Section 620M states that U.S. assistance should be blocked for foreign security forces if there is “credible information that such unit has committed a gross violation of human rights or war crime.”
The legislative text was introduced by Sen. Patrick Leahy (D-Vt.), the chairman of the Appropriations Committee, as well as Sens. Chris Van Hollen (D-Md.), Dick Durbin (D-Ill.), Jeanne Shaheen (D-N.H.), Jeff Merkley (D-Ore.), and Chris Murphy (D-Conn.).
“The United States must ensure an independent, credible, and transparent investigation into the shooting death of American citizen and journalist Shireen Abu Akleh,” the group said in a statement.
“Our report language requires the Secretary of State to submit a report to Congress on steps taken to support such an investigation and provide further details on the findings. We will continue working to get the full truth about this tragedy, ensure accountability, and make clear our unwavering support for freedom of the press and the safety of journalists around the world.”
Secretary of State Antony Blinken recently met with the family of Abu Akleh in Washington, but the family and their supporters have been extremely critical of President Biden and his administration.
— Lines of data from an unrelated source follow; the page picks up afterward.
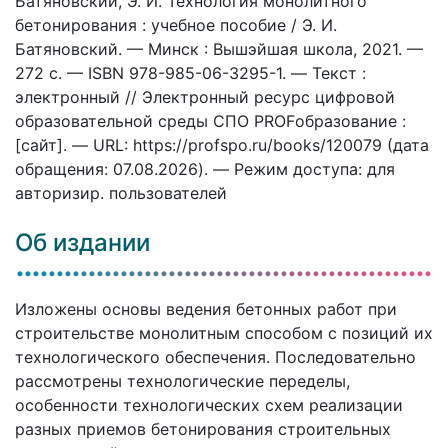
Батяновский, Э. И. Технология монолитного
бетонирования : учебное пособие / Э. И.
Батяновский. — Минск : Вышэйшая школа, 2021. —
272 c. — ISBN 978-985-06-3295-1. — Текст :
электронный // Электронный ресурс цифровой
образовательной среды СПО PROFобразование :
[сайт]. — URL: https://profspo.ru/books/120079 (дата
обращения: 07.08.2026). — Режим доступа: для
авторизир. пользователей
Об издании
Изложены основы ведения бетонных работ при
строительстве монолитным способом с позиций их
технологического обеспечения. Последовательно
рассмотрены технологические переделы,
особенности технологических схем реализации
разных приемов бетонирования строительных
They say it has not done enough to push for an independent investigation and accountability for the journalist’s death.
“For far too long, the United States has enabled Israel to kill with impunity by providing weapons, immunity, and diplomatic cover,” members of Abu Akleh’s family said in a recent statement, according to the Times of Israel.
“If we allow Shireen’s killing to be swept under the rug, we send a message that the lives of U.S. citizens abroad don’t matter, that the lives of Palestinians living under Israeli occupation don’t matter, and that the most courageous journalists in the world, those who cover the human impact of armed conflict and violence, are expendable.”
An analysis by the region’s U.S. Security Coordinator of Israeli and the Palestinian Authority investigations concluded “that gunfire from [Israel Defence Forces] positions was likely responsible for the death of Shireen Abu Akleh,” but said that the recovered bullet was too badly damaged to reach a definitive conclusion.
State Department spokesperson Ned Price said in a statement on July 4 that the U.S. Security Coordinator found no reason that Abu Akleh’s death was intentional but “rather the result of tragic circumstances” during an Israeli military operation.
Several investigations by media outlets said Abu Akleh was likely shot by Israeli forces, and witnesses at the scene said there was no active conflict with Palestinian militants.